*** Opening SUPPLIED MATERIAL ***
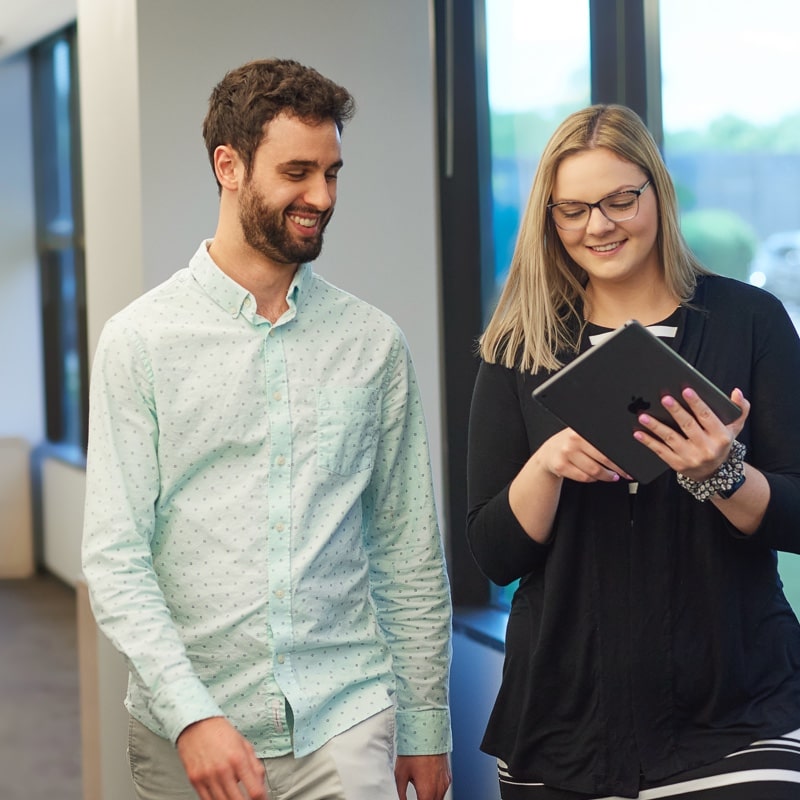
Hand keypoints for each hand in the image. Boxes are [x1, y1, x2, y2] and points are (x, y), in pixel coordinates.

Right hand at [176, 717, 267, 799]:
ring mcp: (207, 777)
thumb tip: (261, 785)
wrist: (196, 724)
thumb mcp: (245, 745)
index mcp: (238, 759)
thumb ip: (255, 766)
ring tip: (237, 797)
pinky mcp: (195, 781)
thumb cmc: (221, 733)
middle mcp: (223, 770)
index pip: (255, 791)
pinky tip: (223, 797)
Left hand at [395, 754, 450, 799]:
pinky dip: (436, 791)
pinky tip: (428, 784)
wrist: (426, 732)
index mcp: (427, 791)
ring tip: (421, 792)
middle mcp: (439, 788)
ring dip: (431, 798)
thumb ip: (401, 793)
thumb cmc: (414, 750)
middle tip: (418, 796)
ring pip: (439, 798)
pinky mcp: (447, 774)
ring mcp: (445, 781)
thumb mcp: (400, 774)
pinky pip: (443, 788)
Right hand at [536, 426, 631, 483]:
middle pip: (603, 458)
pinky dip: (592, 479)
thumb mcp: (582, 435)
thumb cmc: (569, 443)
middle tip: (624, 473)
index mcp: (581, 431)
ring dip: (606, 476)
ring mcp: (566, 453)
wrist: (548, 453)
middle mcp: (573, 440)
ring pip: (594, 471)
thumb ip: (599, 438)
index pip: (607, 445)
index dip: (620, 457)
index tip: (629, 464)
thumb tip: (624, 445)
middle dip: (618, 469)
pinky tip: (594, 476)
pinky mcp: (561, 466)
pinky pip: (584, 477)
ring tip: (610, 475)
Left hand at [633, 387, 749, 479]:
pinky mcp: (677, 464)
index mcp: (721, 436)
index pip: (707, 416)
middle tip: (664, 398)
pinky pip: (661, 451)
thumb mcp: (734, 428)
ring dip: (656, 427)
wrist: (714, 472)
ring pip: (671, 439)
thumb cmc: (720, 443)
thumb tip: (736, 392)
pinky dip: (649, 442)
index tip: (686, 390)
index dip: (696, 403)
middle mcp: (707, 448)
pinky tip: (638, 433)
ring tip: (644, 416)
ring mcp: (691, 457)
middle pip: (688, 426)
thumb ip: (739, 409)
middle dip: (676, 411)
*** Closing SUPPLIED MATERIAL ***
*** Opening SUPPLIED MATERIAL ***
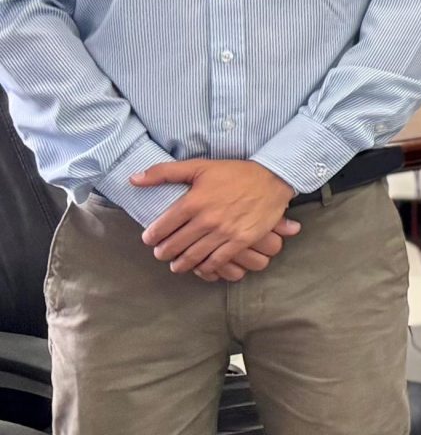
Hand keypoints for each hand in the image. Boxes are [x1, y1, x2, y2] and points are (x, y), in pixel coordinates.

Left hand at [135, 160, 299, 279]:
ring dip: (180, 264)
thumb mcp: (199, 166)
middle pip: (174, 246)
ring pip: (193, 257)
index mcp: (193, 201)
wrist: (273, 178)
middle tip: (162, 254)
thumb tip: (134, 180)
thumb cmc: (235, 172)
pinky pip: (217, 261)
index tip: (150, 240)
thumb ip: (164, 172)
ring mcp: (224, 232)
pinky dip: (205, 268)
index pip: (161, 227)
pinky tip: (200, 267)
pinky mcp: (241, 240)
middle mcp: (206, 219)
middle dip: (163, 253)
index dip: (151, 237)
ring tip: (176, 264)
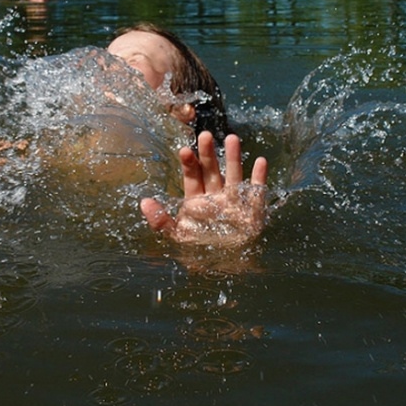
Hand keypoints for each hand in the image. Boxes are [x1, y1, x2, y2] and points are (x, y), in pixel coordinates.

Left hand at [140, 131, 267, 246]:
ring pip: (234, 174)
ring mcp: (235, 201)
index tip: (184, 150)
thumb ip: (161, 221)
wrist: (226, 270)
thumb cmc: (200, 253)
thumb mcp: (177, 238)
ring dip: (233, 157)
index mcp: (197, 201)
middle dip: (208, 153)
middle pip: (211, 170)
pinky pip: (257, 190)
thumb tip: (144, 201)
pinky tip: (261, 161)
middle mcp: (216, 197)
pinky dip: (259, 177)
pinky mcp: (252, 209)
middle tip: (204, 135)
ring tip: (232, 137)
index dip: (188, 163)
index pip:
*** Closing SUPPLIED MATERIAL ***
*WORK ITEM*
Wherever "Left" occurs in the entries above, copy the line it sits on.

*TASK RESULT*
Left hand at [395, 754, 450, 799]:
Left hand at [633, 387, 749, 479]:
Left hand at [135, 160, 299, 279]:
Left hand at [140, 131, 267, 246]:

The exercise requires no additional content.